Le gouvernement du Québec a récemment annoncé son intention de proposer, dès l’automne, une législation visant à interdire les prières dans les espaces publics – notamment dans les parcs ou sur la voie publique – une décision qui suscite déjà une vive controverse.
Ce projet, annoncé le 28 août 2025 par le ministre de la laïcité, Jean-François Roberge, intervient en réponse à la recrudescence des prières collectives spontanées, notamment lors des manifestations pro-Palestine devant la basilique Notre-Dame à Montréal.
La Canadian Civil Liberties Association (CCLA) a vivement condamné cette initiative, la qualifiant d’« inquiétante » atteinte aux libertés fondamentales : liberté de religion, d’expression, de réunion pacifique et d’association, garanties par les chartes du Québec et du Canada.
Anaïs Bussieres McNicoll, directrice du programme « Libertés fondamentales » à la CCLA, souligne que « la liberté d’exprimer ses pensées, opinions et croyances en public, y compris par la prière, est une pierre angulaire de toute société démocratique », et met en garde contre l’instauration de restrictions « irrationnelles et excessivement larges ». Harini Sivalingam, directrice du programme Égalité, ajoute que « censurer des expressions religieuses paisibles, qu’elles soient individuelles ou collectives, sous couvert de laïcité, marginalise les communautés de foi et sape les principes d’inclusion, de dignité et d’égalité ».
La CCLA s’interroge également sur un possible recours à la clause dérogatoire (section 33 de la Charte canadienne), déjà utilisée pour le controversé Bill 21, dénonçant une « tendance croissante de certains gouvernements à utiliser ce mécanisme pour violer des droits fondamentaux ».
La Canadian Constitution Foundation (CCF), organisation de défense constitutionnelle, somme aussi le gouvernement d’éviter un tel projet qui constitue selon elle « une atteinte aux droits protégés » et une manifestation d’« hostilité envers les personnes de foi ». Elle suggère plutôt d’appliquer les lois existantes, comme celles contre les blocages de rue ou les nuisances sonores, plutôt que de criminaliser la pratique de la prière en public.
Du côté religieux, l’archevêque de Montréal, Christian Lépine, s’est exprimé dans un éditorial, affirmant que vouloir interdire la prière publique, c’est presque « interdire la pensée elle-même ». Il dénonce une mesure « irréalisable » et « discriminatoire », susceptible de menacer les traditions profondément enracinées du Québec, comme les processions de la Semaine sainte ou la Fête-Dieu.

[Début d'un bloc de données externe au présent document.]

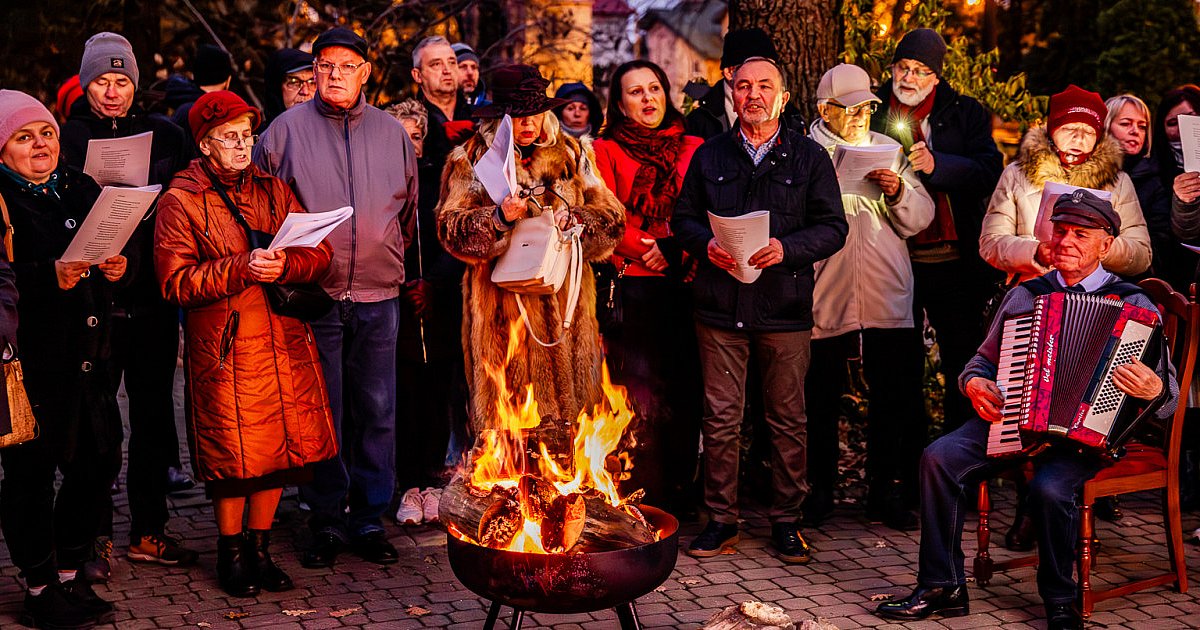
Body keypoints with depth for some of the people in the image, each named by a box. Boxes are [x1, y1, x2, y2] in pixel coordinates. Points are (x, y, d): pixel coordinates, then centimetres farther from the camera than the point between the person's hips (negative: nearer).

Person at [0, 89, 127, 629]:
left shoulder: (81, 188, 15)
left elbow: (112, 251, 23)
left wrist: (116, 267, 2)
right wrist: (49, 277, -26)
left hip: (86, 355, 7)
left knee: (100, 460, 9)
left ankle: (70, 572, 27)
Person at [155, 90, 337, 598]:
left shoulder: (271, 189, 14)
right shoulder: (181, 202, -1)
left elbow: (319, 251, 7)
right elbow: (176, 281, -10)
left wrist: (283, 265, -14)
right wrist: (242, 269, -19)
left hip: (284, 340, 5)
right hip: (225, 347, -5)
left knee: (282, 444, 7)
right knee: (234, 454, -2)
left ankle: (260, 549, 23)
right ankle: (231, 552, 18)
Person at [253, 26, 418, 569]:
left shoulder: (392, 133, 11)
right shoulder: (287, 129, 3)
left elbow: (409, 213, 21)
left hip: (378, 298, 2)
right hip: (313, 296, -2)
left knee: (376, 412, 5)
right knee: (320, 413, 2)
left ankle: (369, 519, 16)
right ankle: (327, 521, 13)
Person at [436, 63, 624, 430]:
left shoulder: (573, 155, 14)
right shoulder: (471, 159, 8)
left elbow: (611, 218, 11)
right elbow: (451, 229, 0)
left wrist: (574, 218, -9)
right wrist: (498, 217, -16)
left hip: (563, 300, 2)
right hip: (500, 308, -2)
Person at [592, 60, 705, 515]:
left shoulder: (694, 150, 15)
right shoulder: (606, 150, 9)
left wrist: (683, 249, -8)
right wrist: (645, 247, -14)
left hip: (685, 286, 2)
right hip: (631, 285, -2)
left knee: (684, 389, 1)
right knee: (640, 393, -6)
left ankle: (680, 492, 11)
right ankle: (642, 498, 0)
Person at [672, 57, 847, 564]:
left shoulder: (809, 157, 7)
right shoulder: (709, 155, 13)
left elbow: (832, 227, 1)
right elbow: (682, 217, 13)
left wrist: (786, 248, -15)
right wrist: (706, 243, -8)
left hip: (785, 308, -1)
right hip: (720, 307, 1)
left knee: (787, 420, 4)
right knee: (720, 417, 2)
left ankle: (786, 520, 16)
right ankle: (721, 518, 14)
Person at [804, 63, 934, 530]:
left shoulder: (888, 150, 15)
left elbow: (920, 217, 10)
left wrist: (899, 192, -8)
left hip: (887, 297, 3)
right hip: (824, 299, -3)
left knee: (894, 396, 3)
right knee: (820, 399, 5)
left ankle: (886, 491, 16)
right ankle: (819, 489, 20)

L’ensemble de cette affaire s’inscrit dans la continuité du Bill 21, adopté en 2019 et renouvelé en 2024 grâce à la clause dérogatoire, qui restreint le port de symboles religieux ostentatoires chez certains employés de l’État. Cette nouvelle mesure risquerait de raviver un débat déjà profondément ancré dans la société québécoise, celui de la laïcité, de l’identité et de l’espace public, alors que l’échéance électorale de 2026 se rapproche.
Le Monde des religions ne peut manquer de rappeler que, dans le passé, la Cour suprême du Canada a déjà jugé anticonstitutionnelle l’utilisation de prières religieuses lors des séances municipales, dans l’affaire Mouvement laïque québécois c. Saguenay (Ville) (2015), rappelant à l’État qu’il doit rester neutre, y compris dans des formes consensuelles de spiritualité publique.
Le Québec, terre de contrastes entre laïcité affirmée et sens profond de la spiritualité collective, semble aujourd’hui en proie à une tension renouvelée. Ce projet de loi, s’il voyait le jour, pourrait réécrire la place des gestes profondément ancrés dans la conscience religieuse et communautaire.